Speedy Chocolate Cake: serves 8
4 oz (100g) plain chocolate
4 oz (100g) butter
4 oz (100g) soft dark brown sugar
4 oz (100g) self-raising flour
2 tsp cocoa powder, plus extra for dusting
pinch salt
2 eggs, beaten
half tsp vanilla extract
Put the chocolate and butter into a microwavable bowl and cook on full power (High or 100%) for one minute, or until melted. Add the remaining ingredients and mix together thoroughly.
Pour into an 8"/20cm round microwaveable glass dish lined with greaseproof paper and cook on Medium (50% power) for 6 minutes, or until just set. Leave in the container to cool slightly, then dust with a little cocoa powder.
Eat warm as a pudding (great with cream and fresh strawberries), or leave to cool completely then serve as a cake.

Teenage/student fodder is a kind all its own, and however much we try to encourage the eating of 'good food', the youngsters tendency is to go for something quick and easy. But even so we could suggest them trying this (reasonably healthy) version of 'pot noodles', especially if we have measured and laid out the ingredients ready for them to make when they come in after work/play and feel like a snack. As it is ready in 10 minutes after assembly, surely they don't mind waiting a couple or so minutes longer than using a 'convenience' pot-noodle, packed with additives and preservatives and costing them quite a lot. Home-made is far cheaper, especially if Mum provides the makings.
Posh Pot-noodles: serves 1
1 'nest' fine egg or rice noodles
1 spring onion, finely chopped
2 cherry tomatoes, quartered
1 tblsp passata
1 tsp soy sauce
half tsp Worcestershire sauce
1 tblsp cooked (canned) sweetcorn
1 tsp sesame oil
Put the first four ingredients into a large mug and pour over enough boiling water to cover, then add the remaining ingredients. Cover and leave to stand for 6 minutes, stirring once after 3 minutes, then when cooled down enough, eat with a spoon.

If we are lucky, then we might just get a very mild Easter with the possibility of having a picnic, or at least 'eating out' in our garden. So the final recipe today is great for either suggestion, or even taking as part of a packed lunch (with a side salad).
The filling is just a suggestion, you could smear the dough with pesto sauce and use cold roasted Mediterranean vegetables as the filling, with or without meat. Or it could be just cheese and pickle. It's your choice.
Stuffed Picnic Loaf: serves 4 - 6
1 x 500g pack white bread mix
7 oz (200g) mozzarella cheese, grated
10 wafer-thin slices ham
1 small red onion, finely chopped
Make up the bread dough as per packet instructions, then roll out on a lightly floured board to an oblong approx 8" x 18" (8 x 45cm). Spread the ham, cheese and onion over the dough, then fold over the long sides and a bit at each end to enclose the filling completely. Shape into a long sausage (to look like a 'baguette') and place on a lightly greased baking sheet, cover loosely and leave in a warm place for about half an hour to rise (it won't rise a lot, but should 'puff up').
Brush the top with a little oil then place in the oven (200C, 400F, gas 6) and bake for 20 - 30 minutes until risen and golden. Allow to cool on the tray until ready to eat - this can either be warm or left until cold. Good served with a tomato pasta-type or pizza-type tomato sauce as a 'dip'.
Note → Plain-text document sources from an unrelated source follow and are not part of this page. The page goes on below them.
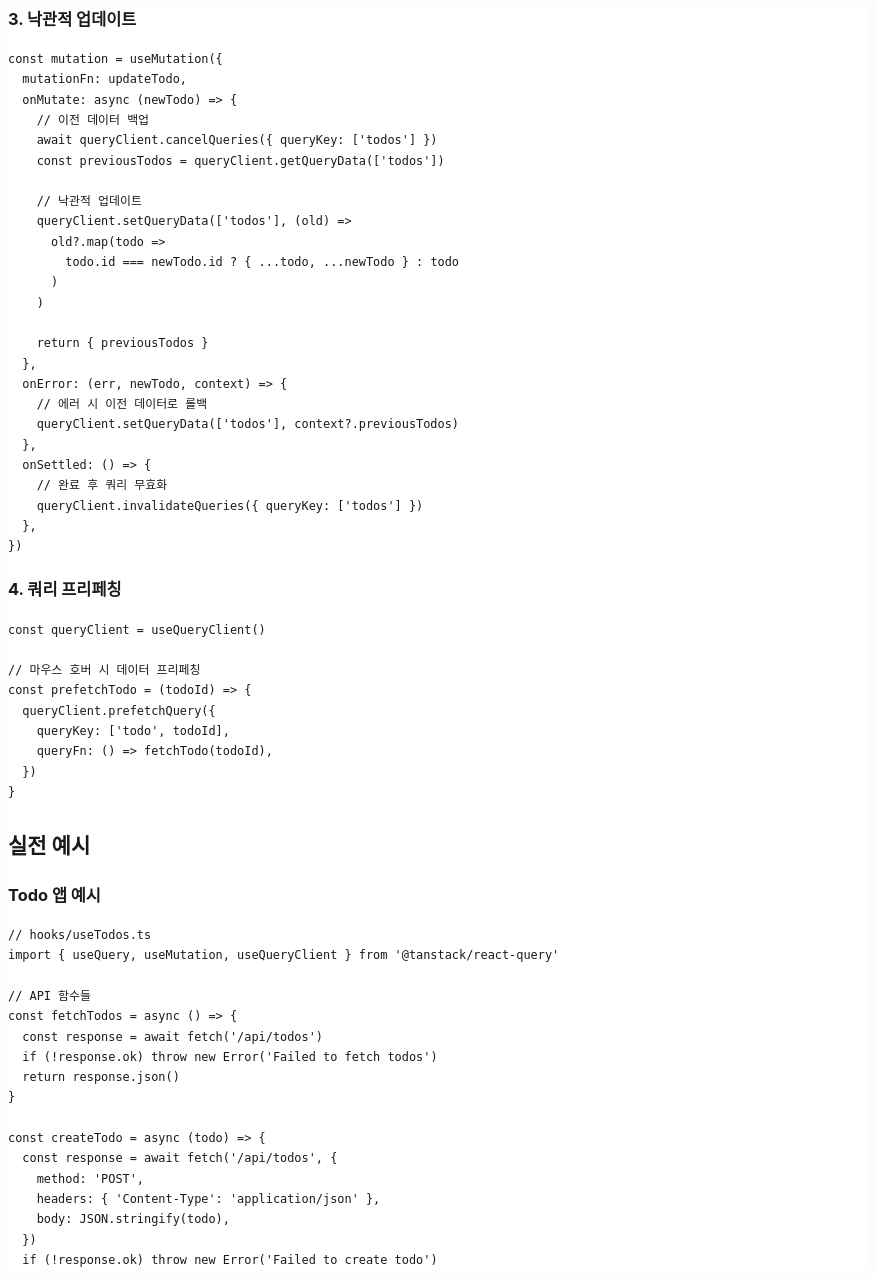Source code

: ### 3. 낙관적 업데이트
```tsx
const mutation = useMutation({
  mutationFn: updateTodo,
  onMutate: async (newTodo) => {
    // 이전 데이터 백업
    await queryClient.cancelQueries({ queryKey: ['todos'] })
    const previousTodos = queryClient.getQueryData(['todos'])
    
    // 낙관적 업데이트
    queryClient.setQueryData(['todos'], (old) => 
      old?.map(todo => 
        todo.id === newTodo.id ? { ...todo, ...newTodo } : todo
      )
    )
    
    return { previousTodos }
  },
  onError: (err, newTodo, context) => {
    // 에러 시 이전 데이터로 롤백
    queryClient.setQueryData(['todos'], context?.previousTodos)
  },
  onSettled: () => {
    // 완료 후 쿼리 무효화
    queryClient.invalidateQueries({ queryKey: ['todos'] })
  },
})
```

### 4. 쿼리 프리페칭
```tsx
const queryClient = useQueryClient()

// 마우스 호버 시 데이터 프리페칭
const prefetchTodo = (todoId) => {
  queryClient.prefetchQuery({
    queryKey: ['todo', todoId],
    queryFn: () => fetchTodo(todoId),
  })
}
```

## 실전 예시

### Todo 앱 예시
```tsx
// hooks/useTodos.ts
import { useQuery, useMutation, useQueryClient } from '@tanstack/react-query'

// API 함수들
const fetchTodos = async () => {
  const response = await fetch('/api/todos')
  if (!response.ok) throw new Error('Failed to fetch todos')
  return response.json()
}

const createTodo = async (todo) => {
  const response = await fetch('/api/todos', {
    method: 'POST',
    headers: { 'Content-Type': 'application/json' },
    body: JSON.stringify(todo),
  })
  if (!response.ok) throw new Error('Failed to create todo')
```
Suddenly I feel whole lot brighter, all because I know you are out there and I am not 'alone'. Having a 'virtual' friend such as you is something I am very grateful for (with the added advantage you can't butt in when I'm talking!!). Am now fast climbing out of my 'slough of despond' and am sure by tomorrow will have loads of interesting things to tell you about that I will have done (and am intending to start right now). So see you then!